A pretty good indication of Nate Kitch's niche appeal is that while he was playing to limited numbers on the afternoon I caught him, almost a quarter of those (technically) were repeat business, eager to see where his endlessly disassembling debut might end up on take two. A born contrarian with contempt for the safe and immediately appreciable, he's an inveterate deconstructer of the form, helping you see conventional stand-up's limitations anew. Opening with a fourth wall-dispensing entreaty to the crowd to help find an extension cable, the show literally takes place in and out of the room, with his restless metacommentary ongoing in concert with his tech, backstage, in the audience and most often, in the corridor outside, the door held ajar or otherwise. When he speculates about gatecrashing another comic's hour running concurrently, it hardly feels like a passing fancy but doesn't carry the bitterness of a threat, merely the spirit of exploration.

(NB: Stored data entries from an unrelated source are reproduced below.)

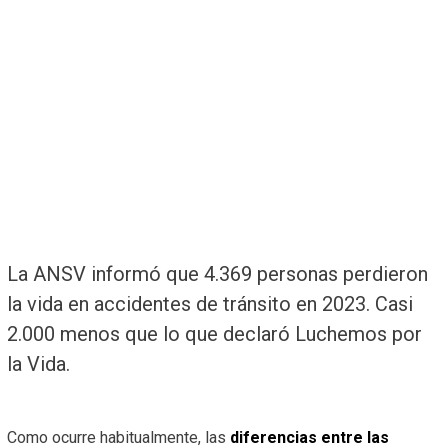
La ANSV informó que 4.369 personas perdieron
la vida en accidentes de tránsito en 2023. Casi
2.000 menos que lo que declaró Luchemos por
la Vida.
Como ocurre habitualmente, las
diferencias entre las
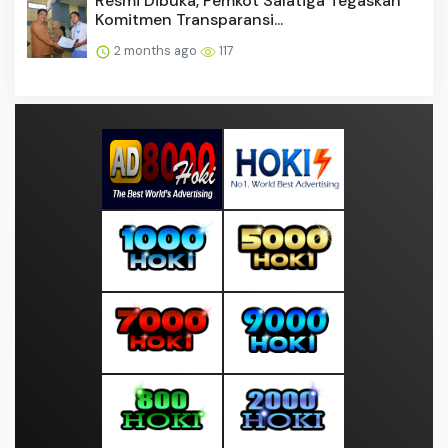
Resmi Dibuka, Pemkot Salatiga Tegaskan
Komitmen Transparansi...
2 months ago
117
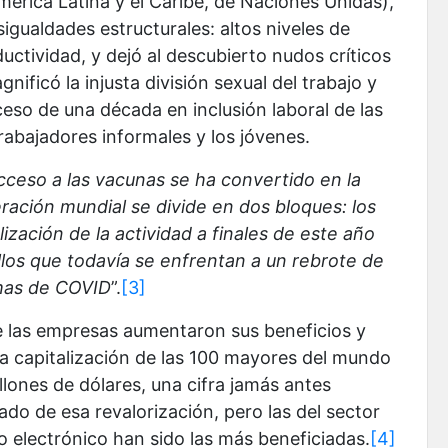
rica Latina y el Caribe, de Naciones Unidas),
gualdades estructurales: altos niveles de
uctividad, y dejó al descubierto nudos críticos
ificó la injusta división sexual del trabajo y
ceso de una década en inclusión laboral de las
rabajadores informales y los jóvenes.
acceso a las vacunas se ha convertido en la
peración mundial se divide en dos bloques: los
ación de la actividad a finales de este año
los que todavía se enfrentan a un rebrote de
imas de COVID
”.
[3]
e las empresas aumentaron sus beneficios y
a capitalización de las 100 mayores del mundo
llones de dólares, una cifra jamás antes
do de esa revalorización, pero las del sector
o electrónico han sido las más beneficiadas.
[4]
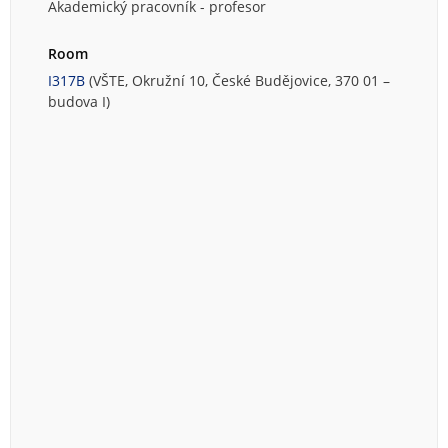
Akademický pracovník - profesor
Room
I317B
(VŠTE, Okružní 10, České Budějovice, 370 01 –
budova I)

Sure, there are longeurs, moments of bafflement and high-risk strategies that don't come off. But there's also a compelling rhythm and artistry to the way his routine about Kazimir Malevich's Black Square painting literally unfolds, the faux-pretension he exhibits in snatches of Dylan Thomas. Meanwhile, the vacuous satirical digs at Keir Starmer and the comedy rule of three, the distracting way he perches his glasses, Eric Morecambe-style except oblivious to any actual intent, might be tongue-in-cheek but confirm the semblance of order, structure, callbacks and written show. Take a chance on him.